To train the model, you will need a dataset of images to feed into the VAE. Here is an example of how you could train the VAE on the MNIST dataset:

In [None]:
import torch
import torchvision.datasets as dsets
import torchvision.transforms as transforms
from torch.utils.data import DataLoader

# Define dataset and dataloader
batch_size = 128
transform = transforms.Compose([transforms.ToTensor()])
train_dataset = dsets.MNIST(root='./data', train=True, transform=transform, download=True)
train_loader = DataLoader(train_dataset, batch_size=batch_size, shuffle=True)

# Instantiate VAE model
vae = VAE(latent_dim=2)

# Define optimizer
optimizer = torch.optim.Adam(vae.parameters())

# Training loop
epochs = 10
for epoch in range(epochs):
    total_loss = 0
    for batch_idx, (x, _) in enumerate(train_loader):
        optimizer.zero_grad()

        # Forward pass
        recon_x, mu, log_var = vae(x)

        # Compute loss
        loss = vae.loss_function(recon_x, x, mu, log_var)

        # Backward pass and update weights
        loss.backward()
        optimizer.step()

        total_loss += loss.item()

    avg_loss = total_loss / len(train_loader.dataset)
    print(f'Epoch {epoch+1}/{epochs}, Average Loss: {avg_loss:.4f}')
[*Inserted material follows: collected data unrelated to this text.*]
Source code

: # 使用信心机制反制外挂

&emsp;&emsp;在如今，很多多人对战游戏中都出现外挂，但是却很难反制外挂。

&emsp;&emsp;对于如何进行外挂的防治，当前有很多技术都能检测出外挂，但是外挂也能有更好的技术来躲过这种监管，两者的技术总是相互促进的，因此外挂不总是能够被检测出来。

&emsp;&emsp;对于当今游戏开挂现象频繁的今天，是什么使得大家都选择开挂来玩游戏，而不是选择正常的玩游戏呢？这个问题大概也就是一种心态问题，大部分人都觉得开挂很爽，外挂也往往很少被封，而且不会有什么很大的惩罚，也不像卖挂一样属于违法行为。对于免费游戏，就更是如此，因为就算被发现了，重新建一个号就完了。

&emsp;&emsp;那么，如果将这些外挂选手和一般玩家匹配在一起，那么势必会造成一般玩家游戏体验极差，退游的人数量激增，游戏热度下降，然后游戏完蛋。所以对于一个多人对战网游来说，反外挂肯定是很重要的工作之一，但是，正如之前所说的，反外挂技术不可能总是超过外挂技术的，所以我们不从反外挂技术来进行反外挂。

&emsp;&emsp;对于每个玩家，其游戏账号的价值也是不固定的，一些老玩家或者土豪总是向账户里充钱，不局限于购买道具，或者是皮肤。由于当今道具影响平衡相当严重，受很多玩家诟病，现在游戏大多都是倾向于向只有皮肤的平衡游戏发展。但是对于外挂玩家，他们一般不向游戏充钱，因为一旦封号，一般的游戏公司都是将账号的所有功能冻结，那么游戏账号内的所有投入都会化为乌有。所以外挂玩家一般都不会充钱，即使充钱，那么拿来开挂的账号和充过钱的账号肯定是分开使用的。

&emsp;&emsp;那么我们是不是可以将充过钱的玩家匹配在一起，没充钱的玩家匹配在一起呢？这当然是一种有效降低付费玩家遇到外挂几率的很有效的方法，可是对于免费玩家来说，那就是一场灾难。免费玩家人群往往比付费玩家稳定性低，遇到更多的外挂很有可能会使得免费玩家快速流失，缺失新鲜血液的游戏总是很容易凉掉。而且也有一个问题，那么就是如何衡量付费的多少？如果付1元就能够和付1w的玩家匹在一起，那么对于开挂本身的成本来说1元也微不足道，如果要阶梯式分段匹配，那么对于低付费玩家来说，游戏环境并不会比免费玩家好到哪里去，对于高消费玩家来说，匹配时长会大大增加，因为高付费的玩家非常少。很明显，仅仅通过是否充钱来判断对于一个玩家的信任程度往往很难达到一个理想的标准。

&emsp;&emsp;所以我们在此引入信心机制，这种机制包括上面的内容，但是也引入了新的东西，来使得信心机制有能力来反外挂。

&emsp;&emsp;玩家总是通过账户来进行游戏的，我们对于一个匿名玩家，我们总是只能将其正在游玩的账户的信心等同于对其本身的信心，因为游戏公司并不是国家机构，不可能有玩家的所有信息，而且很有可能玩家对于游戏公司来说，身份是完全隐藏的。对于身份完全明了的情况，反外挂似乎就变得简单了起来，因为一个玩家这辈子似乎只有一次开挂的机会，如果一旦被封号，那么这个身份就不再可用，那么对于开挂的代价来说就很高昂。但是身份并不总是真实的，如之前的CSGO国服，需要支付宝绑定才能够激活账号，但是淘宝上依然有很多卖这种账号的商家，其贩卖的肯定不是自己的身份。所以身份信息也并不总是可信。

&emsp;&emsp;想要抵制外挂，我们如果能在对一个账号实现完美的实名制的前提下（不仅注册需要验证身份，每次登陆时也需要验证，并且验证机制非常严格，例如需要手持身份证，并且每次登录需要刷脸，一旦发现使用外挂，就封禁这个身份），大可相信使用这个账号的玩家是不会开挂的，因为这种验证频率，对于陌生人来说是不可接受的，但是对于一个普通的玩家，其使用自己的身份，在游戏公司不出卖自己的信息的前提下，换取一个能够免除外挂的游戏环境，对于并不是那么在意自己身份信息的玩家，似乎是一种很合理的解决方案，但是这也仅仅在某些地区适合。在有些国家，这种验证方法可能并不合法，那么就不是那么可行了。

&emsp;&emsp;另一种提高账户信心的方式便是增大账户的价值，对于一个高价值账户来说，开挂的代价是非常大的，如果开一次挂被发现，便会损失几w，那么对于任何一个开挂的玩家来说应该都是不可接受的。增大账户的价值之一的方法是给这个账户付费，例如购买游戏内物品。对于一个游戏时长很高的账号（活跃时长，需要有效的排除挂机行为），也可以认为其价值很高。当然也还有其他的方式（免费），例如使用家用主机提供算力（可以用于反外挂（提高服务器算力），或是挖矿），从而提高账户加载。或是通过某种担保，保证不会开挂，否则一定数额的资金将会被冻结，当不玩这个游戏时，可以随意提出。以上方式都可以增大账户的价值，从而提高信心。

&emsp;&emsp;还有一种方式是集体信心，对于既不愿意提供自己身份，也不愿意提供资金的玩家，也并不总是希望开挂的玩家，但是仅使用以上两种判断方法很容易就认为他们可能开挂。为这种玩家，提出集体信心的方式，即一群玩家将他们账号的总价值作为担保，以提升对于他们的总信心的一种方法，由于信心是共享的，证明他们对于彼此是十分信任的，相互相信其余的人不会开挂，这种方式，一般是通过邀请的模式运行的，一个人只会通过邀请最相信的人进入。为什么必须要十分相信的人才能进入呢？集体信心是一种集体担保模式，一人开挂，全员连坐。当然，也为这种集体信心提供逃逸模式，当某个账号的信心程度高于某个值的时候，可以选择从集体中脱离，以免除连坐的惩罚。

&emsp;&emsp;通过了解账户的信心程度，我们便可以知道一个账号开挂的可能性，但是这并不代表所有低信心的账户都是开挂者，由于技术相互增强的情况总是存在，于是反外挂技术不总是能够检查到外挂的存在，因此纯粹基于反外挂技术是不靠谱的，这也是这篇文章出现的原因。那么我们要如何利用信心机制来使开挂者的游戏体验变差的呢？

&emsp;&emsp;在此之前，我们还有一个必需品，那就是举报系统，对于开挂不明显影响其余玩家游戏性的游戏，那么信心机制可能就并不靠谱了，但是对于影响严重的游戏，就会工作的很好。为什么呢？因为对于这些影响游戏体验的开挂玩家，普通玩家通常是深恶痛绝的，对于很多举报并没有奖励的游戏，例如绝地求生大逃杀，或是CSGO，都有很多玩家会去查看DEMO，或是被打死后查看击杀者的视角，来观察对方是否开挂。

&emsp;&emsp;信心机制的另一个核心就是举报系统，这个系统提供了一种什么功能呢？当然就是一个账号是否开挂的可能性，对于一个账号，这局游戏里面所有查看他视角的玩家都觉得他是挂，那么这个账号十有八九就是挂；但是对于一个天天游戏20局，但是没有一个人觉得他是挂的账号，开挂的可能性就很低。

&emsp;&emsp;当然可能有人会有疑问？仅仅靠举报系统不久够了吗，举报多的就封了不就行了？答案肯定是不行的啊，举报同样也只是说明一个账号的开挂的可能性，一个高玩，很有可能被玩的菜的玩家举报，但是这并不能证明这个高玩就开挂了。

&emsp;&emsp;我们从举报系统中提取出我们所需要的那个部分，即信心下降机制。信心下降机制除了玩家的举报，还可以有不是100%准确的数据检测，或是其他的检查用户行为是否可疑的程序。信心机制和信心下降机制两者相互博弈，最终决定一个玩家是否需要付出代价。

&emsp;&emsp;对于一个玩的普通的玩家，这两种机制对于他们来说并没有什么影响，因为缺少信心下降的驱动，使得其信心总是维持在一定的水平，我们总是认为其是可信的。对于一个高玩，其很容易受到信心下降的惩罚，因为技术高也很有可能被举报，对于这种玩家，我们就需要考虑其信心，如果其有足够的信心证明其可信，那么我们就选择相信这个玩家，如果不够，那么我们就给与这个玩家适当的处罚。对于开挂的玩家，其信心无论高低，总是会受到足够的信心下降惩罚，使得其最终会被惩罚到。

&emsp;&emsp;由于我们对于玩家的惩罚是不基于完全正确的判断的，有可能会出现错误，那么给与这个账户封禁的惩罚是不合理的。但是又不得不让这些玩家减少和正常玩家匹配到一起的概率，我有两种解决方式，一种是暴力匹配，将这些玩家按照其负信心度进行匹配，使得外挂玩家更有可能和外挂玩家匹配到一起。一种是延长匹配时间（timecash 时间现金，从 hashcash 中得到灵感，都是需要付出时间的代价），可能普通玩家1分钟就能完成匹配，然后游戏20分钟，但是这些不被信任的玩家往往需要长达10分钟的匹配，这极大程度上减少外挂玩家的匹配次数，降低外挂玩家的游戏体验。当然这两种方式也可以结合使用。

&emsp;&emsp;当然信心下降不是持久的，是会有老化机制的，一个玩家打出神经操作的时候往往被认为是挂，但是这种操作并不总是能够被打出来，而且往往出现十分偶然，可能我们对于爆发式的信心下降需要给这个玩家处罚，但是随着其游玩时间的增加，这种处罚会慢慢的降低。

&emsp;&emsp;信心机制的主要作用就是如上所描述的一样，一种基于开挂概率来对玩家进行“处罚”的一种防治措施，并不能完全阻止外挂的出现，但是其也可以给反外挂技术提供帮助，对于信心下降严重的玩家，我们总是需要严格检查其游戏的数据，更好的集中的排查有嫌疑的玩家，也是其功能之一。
In this example, we first define a dataset and dataloader for the MNIST dataset using PyTorch's DataLoader class. We then instantiate the VAE model and define an optimizer (Adam in this case). Finally, we loop through the dataset for a specified number of epochs, computing the loss and updating the weights after each batch. The loss function used is the sum of the reconstruction loss and the Kullback-Leibler divergence (KLD) between the learned distribution and a unit Gaussian. The KLD term encourages the learned distribution to be close to a unit Gaussian, which helps prevent overfitting.